James Blake covered Frank Ocean’s “Godspeed” and the results are as good as you’d expect. (Blake worked on the original song, too.)
Jazmine Sullivan’s “Lost One” is a beautiful piece of subdued R&B, and Sullivan’s first true single since her 2015 album Reality Show. (Thanks to Ayanna Costley’s A-Side/B-Side newsletter for that context.) Definitely planning to check out that album, which I missed at the time — and hoping to hear more new stuff from Sullivan soon.

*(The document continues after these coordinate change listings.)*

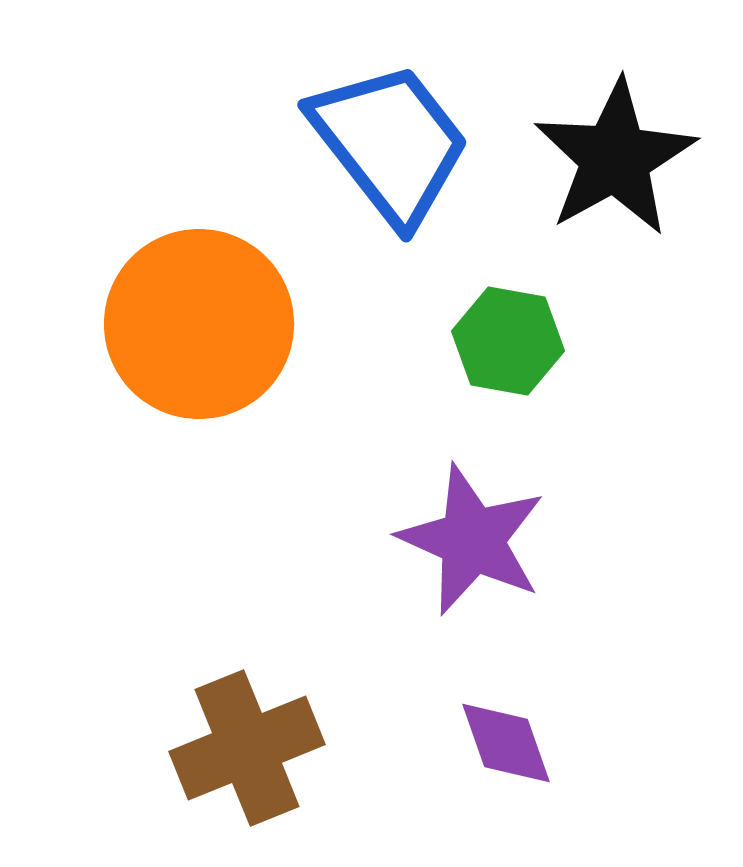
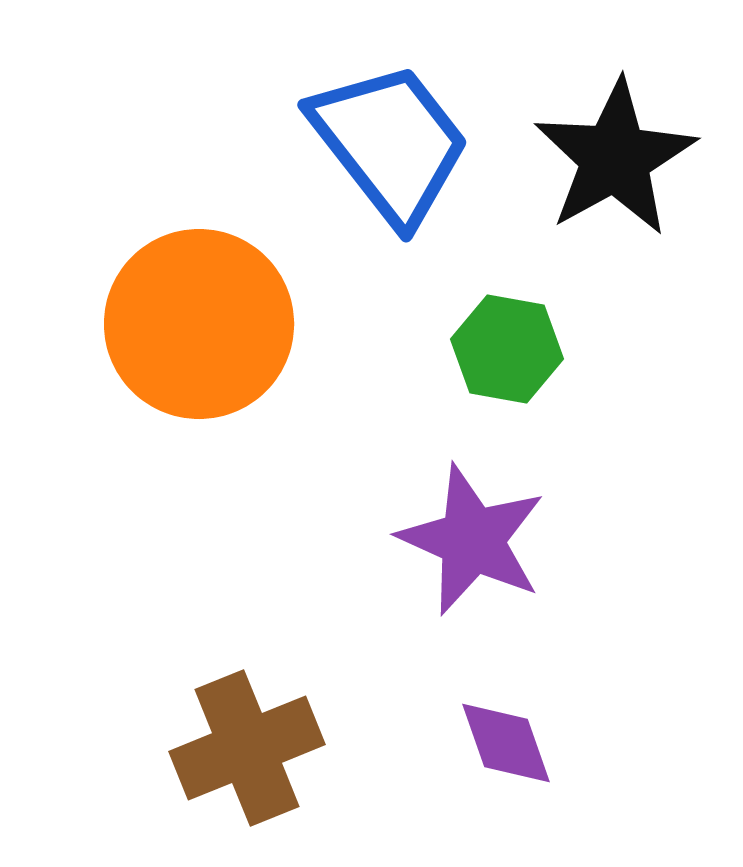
green hexagon: moved 1 px left, 8 px down
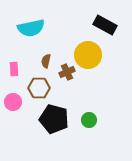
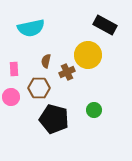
pink circle: moved 2 px left, 5 px up
green circle: moved 5 px right, 10 px up
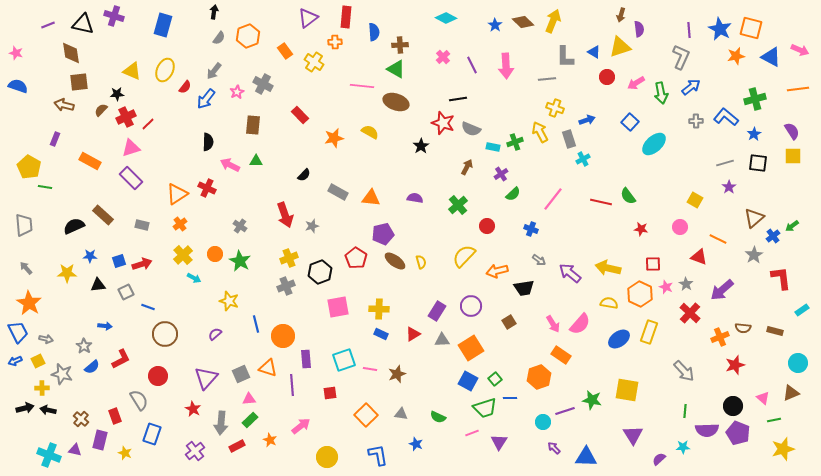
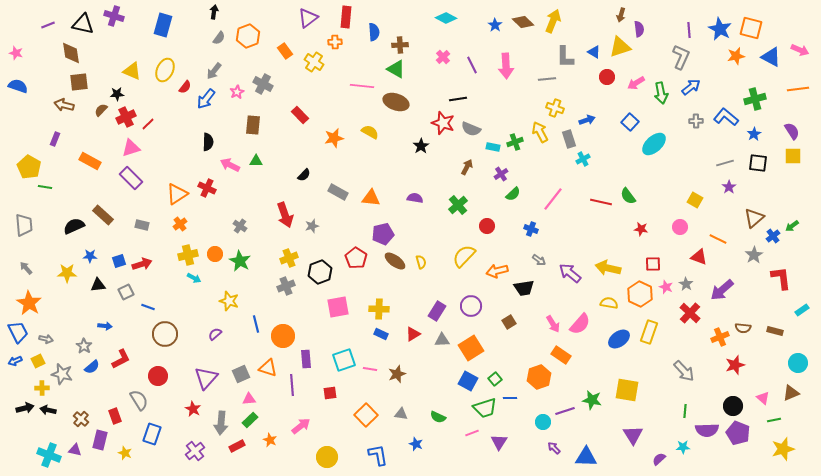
yellow cross at (183, 255): moved 5 px right; rotated 30 degrees clockwise
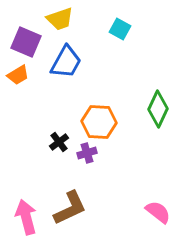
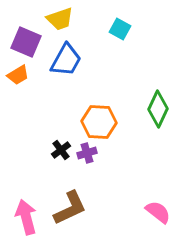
blue trapezoid: moved 2 px up
black cross: moved 2 px right, 8 px down
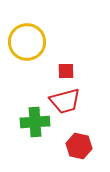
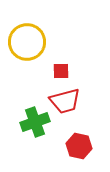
red square: moved 5 px left
green cross: rotated 16 degrees counterclockwise
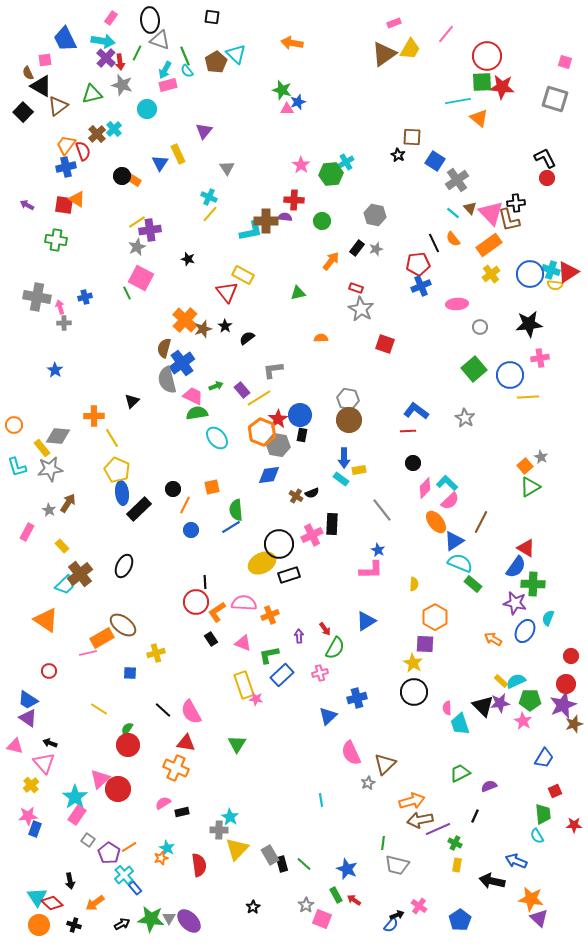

“Higher Places,” Nat Vazer. If you like Lucy Dacus and Alvvays, you’ll love this song (and the entire album) from Vazer, which manages to stand out in a crowded landscape of dreamy guitar pop. Thanks to GoldFlakePaint — one of the best music blogs still going — for introducing me to this one.
“Boomer,” Bartees Strange. Earlier this year, Strange made a powerful debut statement with an EP reimagining The National songs. As Lyndsey McKenna writes for NPR Music, Strange was “inspired in part by seeing the band in D.C. in 2019 and noticing how few other Black faces he saw in the crowd.” Today, he’s releasing a full-length album of originals, and the singles have been full of exciting, eclectic sounds fusing a wide range of influences — from Kings of Leon and TV on the Radio to Moses Sumney and Robyn. Early single “Boomer” has been in my head for months, bursting out of the gate with a frenetic intensity that builds to a thrilling chorus.
Strange also made a playlist of songs getting him through quarantine, and fittingly, it’s a genre-hopping mix of emerging artists like Shamir, Hannah Georgas, Pom Pom Squad, Bad Moves and Oceanator. (Plus, a great Dirty Projectors remix that I dropped in the Hear Hear playlist.)
Finally, watch these Phoebe Bridgers videos and feel a little bit better. All year long, Bridgers has perfected the art of the pandemic performance. With these three videos she’s on an absolute roll:
For NPR’s Tiny Desk, she had some fun with a presidential stage setup before a clever change of scenery that…well…you should really see for yourself. If you only have time for one song, watch “I Know The End” at 8:10.
At Red Rocks, she played a brilliant hour-long set — if you’re missing concerts as much as me, I highly recommend taking a night to watch this one on your TV, at full volume. (Suggestion borrowed from the wonderful Liner Notes newsletter.)
Finally, on Late Night with Seth Meyers, she played another great rendition of “I Know The End” — this time wandering around an empty candle-lit theater for a makeshift single-take music video. She might be playing to an empty crowd, but if you listen close, I’m cheering loudly at home.